🤖 AI Summary
This work addresses the lack of theoretical grounding in existing sparse coordination graphs for determining edge existence and information capacity, which hinders their ability to capture structural relationships among heterogeneous agents. Building upon the Graph Information Bottleneck (GIB) framework, the authors introduce a group-aligned block-diagonal prior that rigorously constrains the variational bound of topology learning, enabling the construction of a task-driven sparse coordination graph. By decomposing the objective function into group-wise blocks, the method achieves differentiated edge density control and allocates communication bandwidth according to a water-filling principle, preserving only task-relevant information.
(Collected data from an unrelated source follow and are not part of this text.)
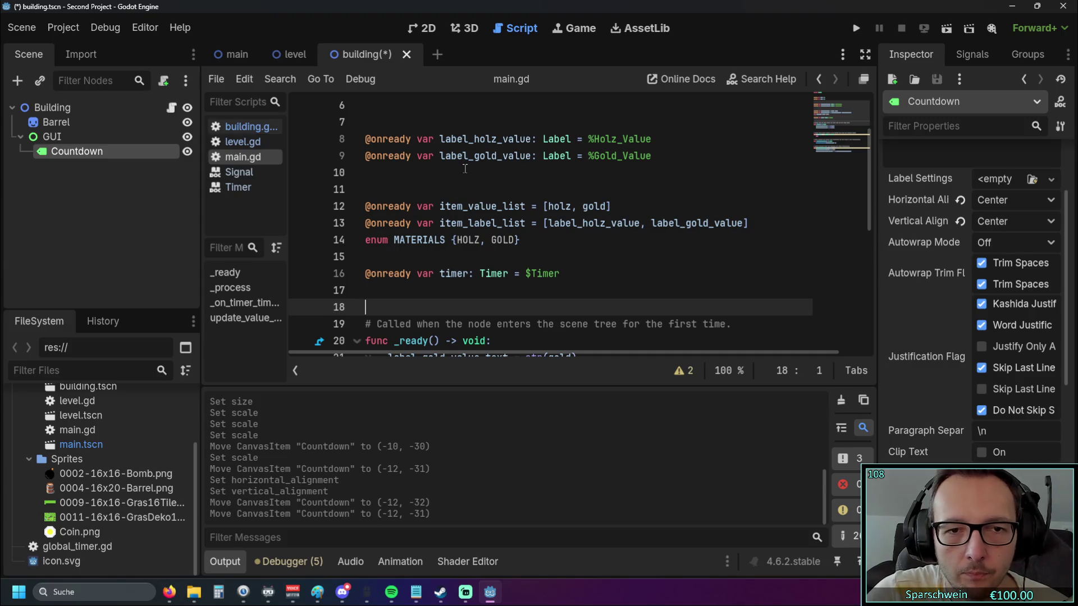
drag(442, 139, 528, 139)
click(531, 139)
Select the label_holz_value.text = str(holz) assignment on line 22
scroll(530, 211, down, 5)
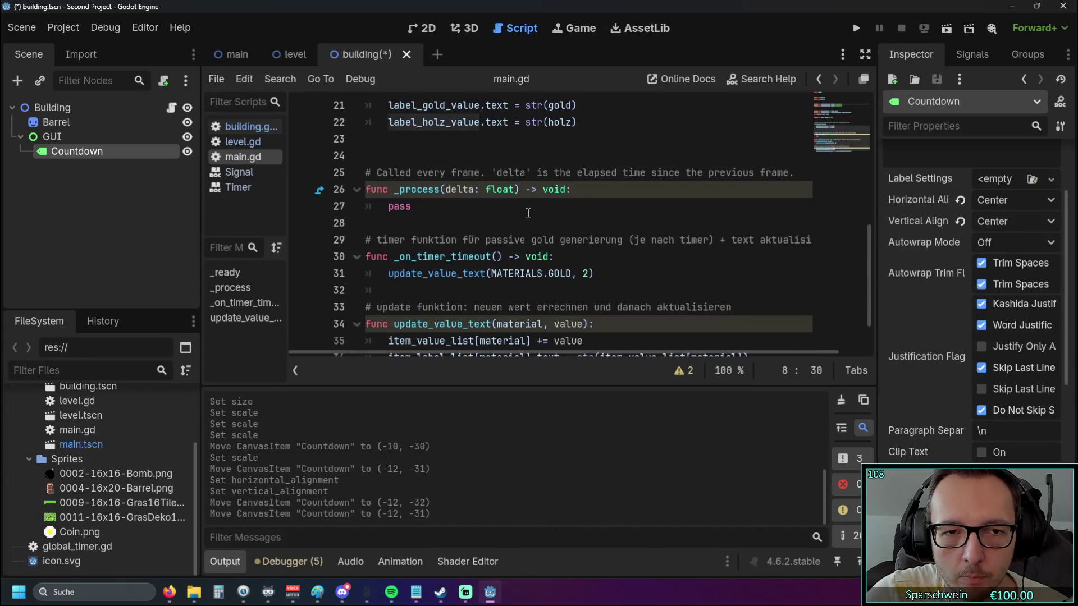
scroll(529, 212, down, 1)
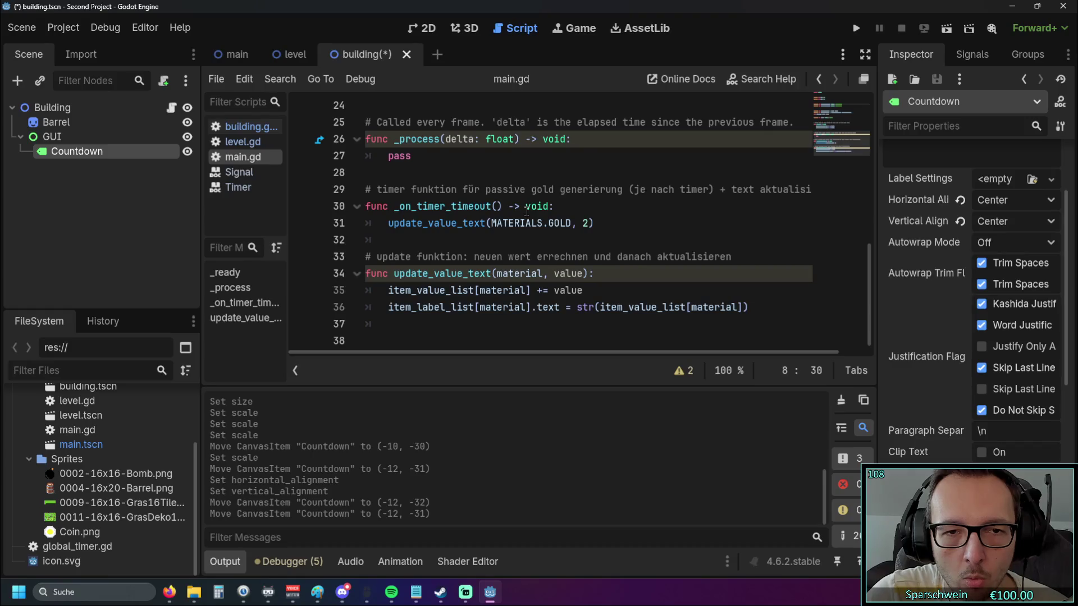
scroll(527, 211, up, 2)
scroll(527, 211, down, 2)
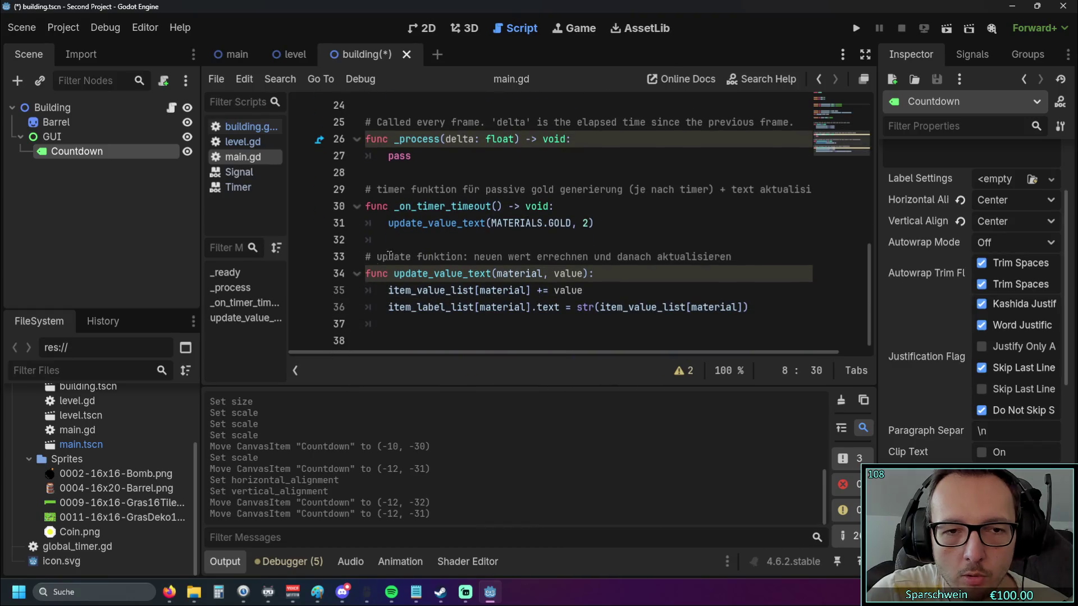
scroll(439, 240, up, 1)
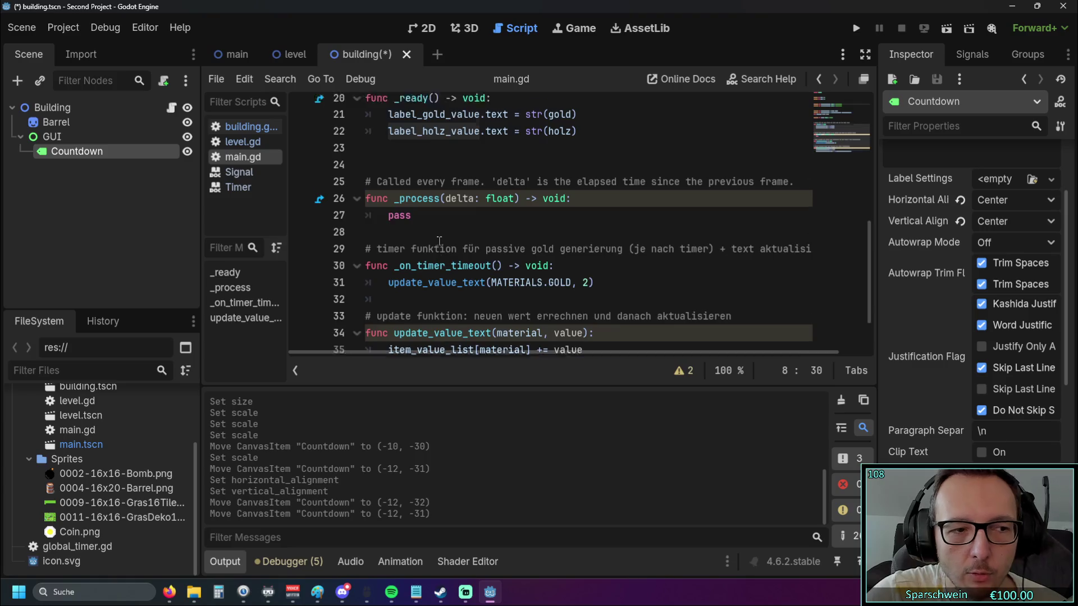
scroll(439, 240, up, 1)
scroll(437, 239, up, 1)
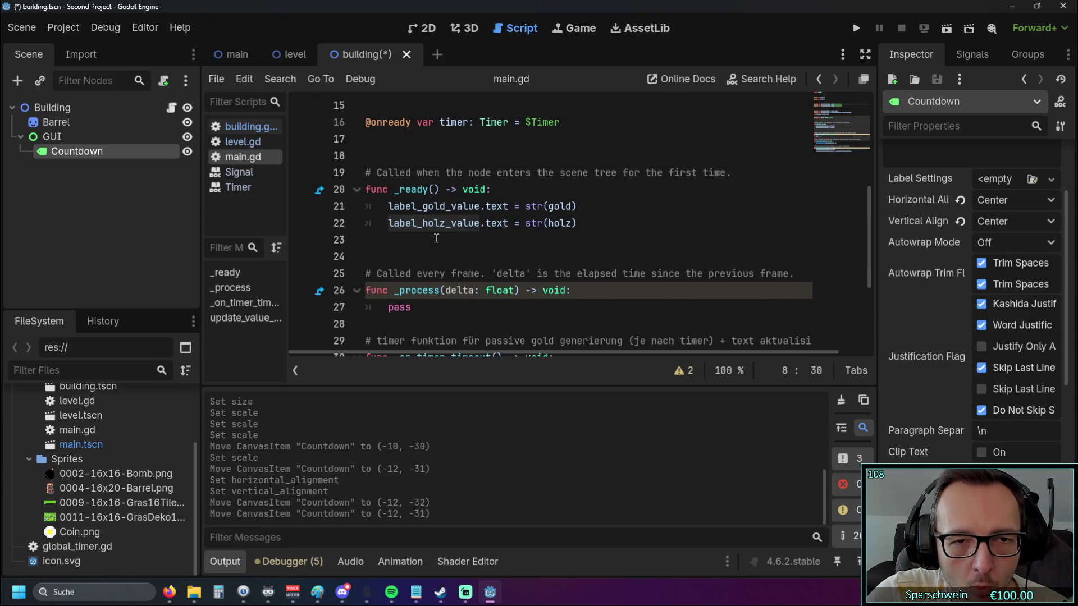
scroll(439, 230, up, 1)
scroll(441, 231, down, 1)
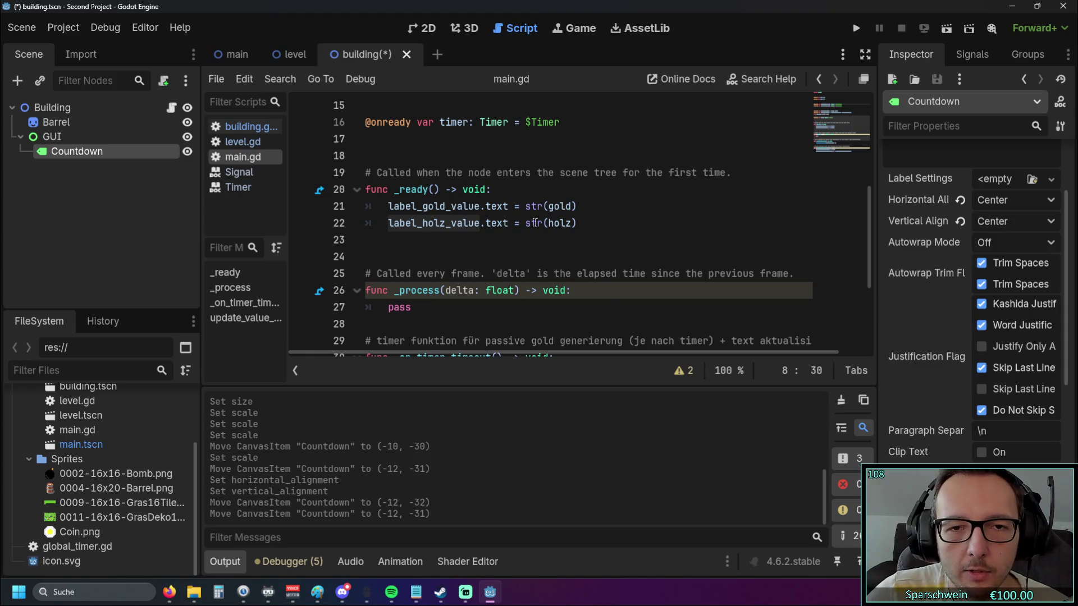
mouse_move(535, 223)
drag(577, 223, 389, 223)
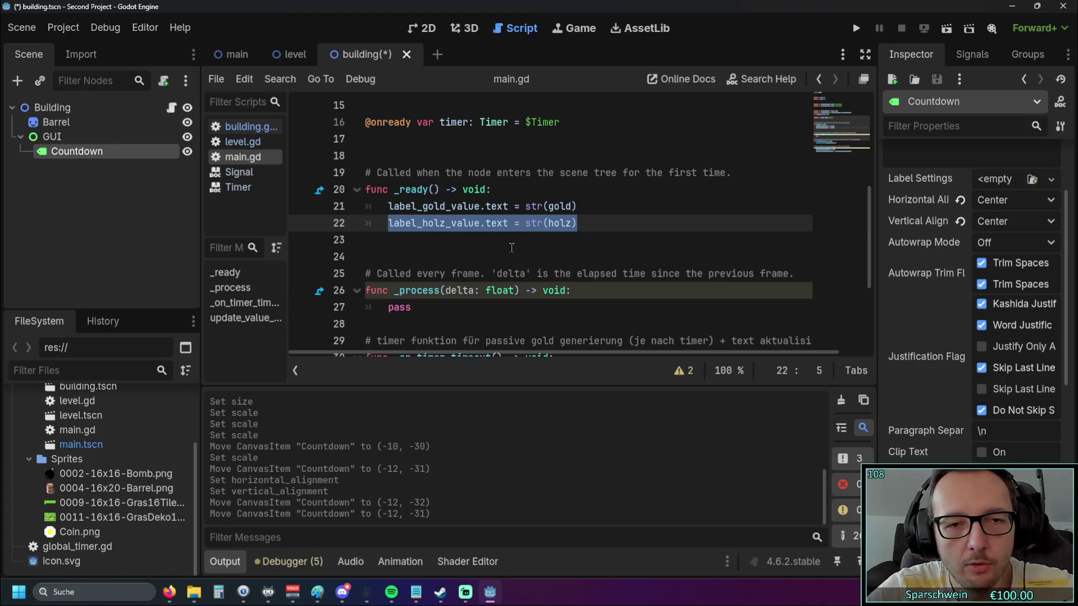
Reselect the holz label text line, then go back to building.gd
scroll(512, 248, up, 1)
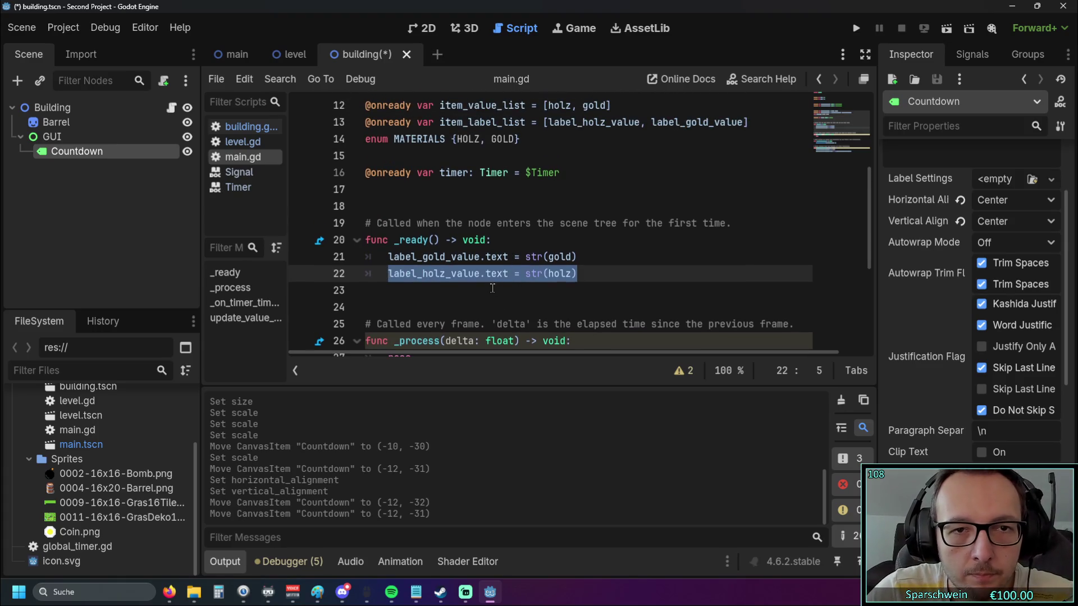
scroll(488, 285, up, 1)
Experimental results demonstrate that the proposed approach significantly enhances collaboration efficiency and scalability in multi-agent systems while maintaining strong theoretical interpretability.
📝 Abstract
Coordination graphs are a central abstraction in cooperative multi-agent reinforcement learning (MARL), yet existing sparse-graph learners lack a theoretically grounded mechanism to decide which edges should exist and how much information each edge should carry. Current methods rely on heuristic criteria that offer no formal guarantee on the learned topology, and no principled way to allocate different communication capacities to structurally different agent relationships. To address this, we propose Heterogeneous Information-Bottleneck Coordination Graphs (HIBCG), which learns a group-aware sparse graph in which both edge existence and message capacity are theoretically justified. With the graph information bottleneck (GIB) serving as the underlying tool, HIBCG first constructs a group-aligned block-diagonal prior that provides a closed-form criterion for edge retention -- determining which edges should exist and at what density per group block -- and then controls per-agent feature bandwidth on the resulting topology, compressing messages to retain only task-relevant content. We prove that the group-aligned prior strictly tightens the variational bound on topology learning, that the objective decomposes per group block, enabling differential edge control, and that capacity allocation follows a water-filling principle.